Cuntz-Krieger algebras associated with Hilbert $C^*$-quad modules of commuting matrices

TL;DR

This paper studies Cuntz-Krieger algebras derived from Hilbert $C^*$-quad modules associated with commuting matrices, establishing conditions for simplicity and pure infiniteness, and computing their K-groups explicitly.

Contribution

It introduces a new class of Cuntz-Krieger algebras from Hilbert $C^*$-quad modules linked to commuting matrices, and provides explicit K-theory calculations.

Findings

The algebra is simple and purely infinite when the tiling space is transitive.

K-groups are explicitly computed for matrices with entries in {0,1}.

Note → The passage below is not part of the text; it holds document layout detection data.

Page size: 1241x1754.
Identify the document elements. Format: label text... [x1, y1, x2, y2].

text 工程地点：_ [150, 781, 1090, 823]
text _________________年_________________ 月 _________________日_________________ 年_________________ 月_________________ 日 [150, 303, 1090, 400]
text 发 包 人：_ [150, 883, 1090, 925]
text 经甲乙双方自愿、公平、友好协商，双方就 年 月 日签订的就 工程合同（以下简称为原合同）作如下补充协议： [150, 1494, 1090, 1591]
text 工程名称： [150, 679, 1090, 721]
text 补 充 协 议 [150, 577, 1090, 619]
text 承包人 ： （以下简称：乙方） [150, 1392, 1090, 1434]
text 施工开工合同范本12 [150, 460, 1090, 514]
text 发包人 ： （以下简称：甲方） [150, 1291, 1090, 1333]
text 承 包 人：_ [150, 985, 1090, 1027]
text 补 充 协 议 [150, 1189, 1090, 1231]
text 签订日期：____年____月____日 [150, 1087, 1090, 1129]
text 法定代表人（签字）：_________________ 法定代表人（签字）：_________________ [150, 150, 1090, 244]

The Euclidean algorithm is used in K-theory calculations.

Abstract

Let ${\cal O}_{{\cal H}^{A,B}_\kappa}$ be the $C^*$-algebra associated with the Hilbert $C^*$-quad module arising from commuting matrices $A,B$ with entries in $\{0,1\}$. We will show that if the associated tiling space $X_{A,B}^\kappa$ is transitive, the $C^*$-algebra ${\cal O}_{{\cal H}^{A,B}_\kappa}$ is simple and purely infinite. In particulr, for two positive integers $N,M$, the $K$-groups of the simple purely infinite $C^*$-algebra ${\cal O}_{{\cal H}^{[N],[M]}_\kappa}$ are computed by using the Euclidean algorithm.